En quatrième lieu, il ressort des pièces du dossier que M. A… était en situation irrégulière lorsque son passeport a été retenu en application des dispositions précitées de l’article L. 814-1 du code de l’entrée et du séjour des étrangers et du droit d’asile.
En dernier lieu, aux termes de l’article 13 de la convention européenne de sauvegarde des droits de l’homme et des libertés fondamentales : « Toute personne dont les droits et libertés reconnus dans la présente Convention ont été violés, a droit à l’octroi d’un recours effectif devant une instance nationale, alors même que la violation aurait été commise par des personnes agissant dans l’exercice de leurs fonctions officielles ».

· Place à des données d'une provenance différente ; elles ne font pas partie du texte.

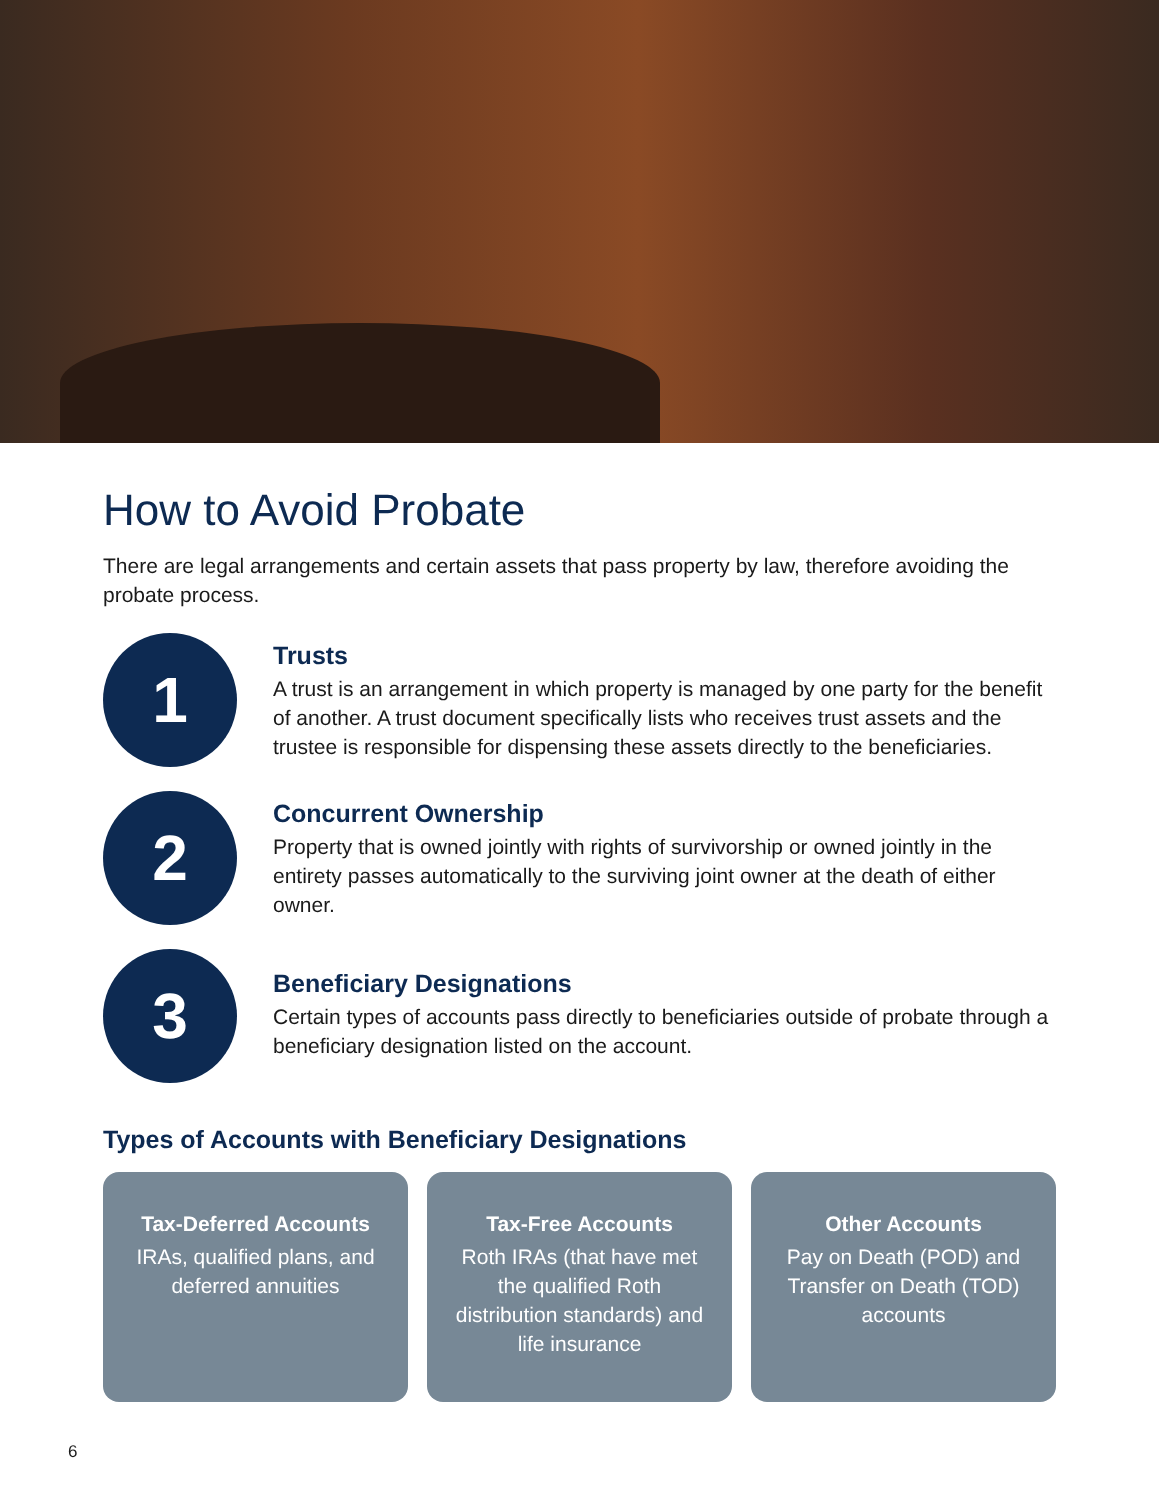How to Avoid Probate
There are legal arrangements and certain assets that pass property by law, therefore avoiding the probate process.
1
Trusts
A trust is an arrangement in which property is managed by one party for the benefit of another. A trust document specifically lists who receives trust assets and the trustee is responsible for dispensing these assets directly to the beneficiaries.
2
Concurrent Ownership
Property that is owned jointly with rights of survivorship or owned jointly in the entirety passes automatically to the surviving joint owner at the death of either owner.
3
Beneficiary Designations
Certain types of accounts pass directly to beneficiaries outside of probate through a beneficiary designation listed on the account.
Types of Accounts with Beneficiary Designations
Tax-Deferred Accounts
IRAs, qualified plans, and deferred annuities
Tax-Free Accounts
Roth IRAs (that have met the qualified Roth distribution standards) and life insurance
Other Accounts
Pay on Death (POD) and Transfer on Death (TOD) accounts
6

Il ressort des pièces du dossier que l’obligation de quitter le territoire français dont M. A… a fait l’objet et la décision de retenir son passeport lui ont été notifiées concomitamment le 9 avril 2025. M. A… soutient que la rétention de son passeport, alors que les voies et délais de recours à l’encontre de la décision d’éloignement étaient encore ouvertes, contrevient au droit à un recours effectif. Toutefois, le droit à un recours effectif n’implique pas que l’étranger faisant l’objet d’une obligation de quitter le territoire français doive conserver son document d’identité jusqu’au terme du délai de recours. Par suite, la décision contestée n’a pas pour effet de priver M. A… de son droit à un recours effectif protégé par les stipulations de l’article 13 de la convention européenne de sauvegarde des droits de l’homme et des libertés fondamentales.
Il résulte de ce qui précède que la requête d’appel de M. A… est manifestement dépourvue de fondement et peut être rejetée, selon la procédure prévue au dernier alinéa de l’article R. 222-1 du code de justice administrative, y compris ses conclusions à fin d’injonction sous astreinte et celles tendant à ce qu’il soit fait application des dispositions de l’article L. 761-1 du code de justice administrative.
O R D O N N E :
Article 1er : La requête de M. A… est rejetée.
Article 2 : La présente ordonnance sera notifiée à M. B… A….
Fait à Versailles, le 10 février 2026.
Le magistrat désigné,
G. Camenen
La République mande et ordonne au ministre de l’intérieur en ce qui le concerne ou à tous commissaires de justice à ce requis en ce qui concerne les voies de droit commun, contre les parties privées, de pourvoir à l’exécution de la présente décision.